With the exception of the musk-ox, the caribou is the most northerly of all hoofed animals. This animal not only roams on the vast Arctic waste above Great Slave Lake, known as the Barren Grounds, but it also ranges over the west coast of Greenland, along the edge of the great ice cap and perhaps over the entire coast of Greenland. Wherever the naked ridges and valleys yield it food, the caribou may be found.
The caribou is a rather odd-looking creature. It is interesting to note that Nature has provided it with a body especially made to enable it to brave the terrors of a frigid climate. Its legs are thick and strong and its hoofs are expanded and flattened until they form very good snowshoes. Where a moose sinks in, a caribou is able to walk over snowfields and quaking marshes. The skin of the caribou is covered with a thick, closely matted coat of fine hair; through this grows the coarse hair of the rain-coat. This makes a very warm covering—in fact the warmest on any hoofed animal except the musk-ox. It is like a thick, felt mat.
The caribou is the American reindeer. It has antlers, long and branching. As a species they may be grouped under two heads—the Woodland caribou (Rangifer tarandus caribou) and the barren ground caribou (Rangifer tarandus articus). Each of these two groups may be sub-divided several times. However, it is difficult to distinguish these sub-species. The chief characteristics are minor differences in the antlers, but even here great difficulties are encountered. The antlers are subject to thousands of variations, and as a result no two pairs ever are found exactly alike. It has been said that if ten pairs of adult antlers of each of the so-called nine species were mixed in one heap, it would be almost impossible for even an expert to separate them all correctly into their proper groups.
Of the two great groups, the Woodland caribou roams through the pine and spruce forests and also the prairies of Newfoundland, Nova Scotia, New Brunswick, Northern Maine, Quebec, Ontario and Manitoba. It is a large animal with strength enough to vanquish the strongest man in about one minute. Its shoulders are sharp and high, and its head is held low and thrust straight forward. The Woodland caribou of Maine has a body color of bluish brown and gray. In October, however, its new coat is of the color known as seal brown. Its antlers are short and have more than thirty points. As a whole the antlers have the appearance of a tree-top.
The barren ground caribou is extremely like the average reindeer of Siberia and Lapland. It is a rather small animal with immense antlers. The center of their abundance to-day is midway between the eastern end of Great Slave Lake and the southeastern extremity of Great Bear Lake.
The natural food of the caribou is moss and lichens. In captivity very few survive many months without a regular diet of moss.

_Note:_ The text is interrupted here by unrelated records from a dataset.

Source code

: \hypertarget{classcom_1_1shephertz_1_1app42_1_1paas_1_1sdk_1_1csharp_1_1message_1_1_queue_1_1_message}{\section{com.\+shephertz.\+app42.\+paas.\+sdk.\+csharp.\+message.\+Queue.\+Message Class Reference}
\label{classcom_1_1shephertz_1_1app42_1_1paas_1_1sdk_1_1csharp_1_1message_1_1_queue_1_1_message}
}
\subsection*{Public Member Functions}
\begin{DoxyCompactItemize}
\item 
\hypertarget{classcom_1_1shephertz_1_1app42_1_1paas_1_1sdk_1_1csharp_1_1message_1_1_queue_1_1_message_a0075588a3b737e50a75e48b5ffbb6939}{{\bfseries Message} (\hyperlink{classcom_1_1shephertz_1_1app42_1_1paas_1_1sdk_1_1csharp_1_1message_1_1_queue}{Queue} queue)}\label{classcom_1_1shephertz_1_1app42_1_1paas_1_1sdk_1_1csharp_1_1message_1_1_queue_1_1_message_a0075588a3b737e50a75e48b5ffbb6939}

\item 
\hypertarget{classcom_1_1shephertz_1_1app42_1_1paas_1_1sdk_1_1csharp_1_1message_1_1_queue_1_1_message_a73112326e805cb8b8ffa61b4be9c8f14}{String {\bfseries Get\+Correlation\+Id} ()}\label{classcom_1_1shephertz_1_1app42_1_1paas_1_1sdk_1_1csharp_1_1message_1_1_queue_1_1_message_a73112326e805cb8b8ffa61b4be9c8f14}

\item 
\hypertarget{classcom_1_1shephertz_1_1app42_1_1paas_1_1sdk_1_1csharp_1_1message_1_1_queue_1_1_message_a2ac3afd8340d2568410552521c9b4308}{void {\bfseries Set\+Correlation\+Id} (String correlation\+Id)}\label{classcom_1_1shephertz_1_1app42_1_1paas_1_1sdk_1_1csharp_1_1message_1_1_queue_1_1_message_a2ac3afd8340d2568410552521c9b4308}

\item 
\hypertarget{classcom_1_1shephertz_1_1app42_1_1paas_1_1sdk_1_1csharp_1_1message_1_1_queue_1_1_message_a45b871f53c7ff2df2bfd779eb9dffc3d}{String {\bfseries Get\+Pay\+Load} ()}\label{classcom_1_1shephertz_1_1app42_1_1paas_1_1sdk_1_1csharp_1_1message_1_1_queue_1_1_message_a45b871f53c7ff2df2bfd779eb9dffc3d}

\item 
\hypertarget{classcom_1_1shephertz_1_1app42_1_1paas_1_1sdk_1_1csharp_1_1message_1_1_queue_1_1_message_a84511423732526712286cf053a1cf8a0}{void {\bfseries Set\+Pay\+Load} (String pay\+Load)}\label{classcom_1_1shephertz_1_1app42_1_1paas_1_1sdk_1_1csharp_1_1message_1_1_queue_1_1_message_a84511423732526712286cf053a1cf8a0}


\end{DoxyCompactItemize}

Full grown Woodland caribou consume about seven pounds of it daily.
It is only necessary to watch a caribou walking to see in this animal the true born traveler. This is one of the most peculiar characteristics of the species. At stated periods in the spring and autumn they assemble in immense herds and migrate with the compactness and definiteness of purpose of an army of cavalry on the march. This is most noticeable on the Canadian Barren Grounds. The herd moves northward in spring and in the early winter moves southward. Several of these monster migrations have been witnessed.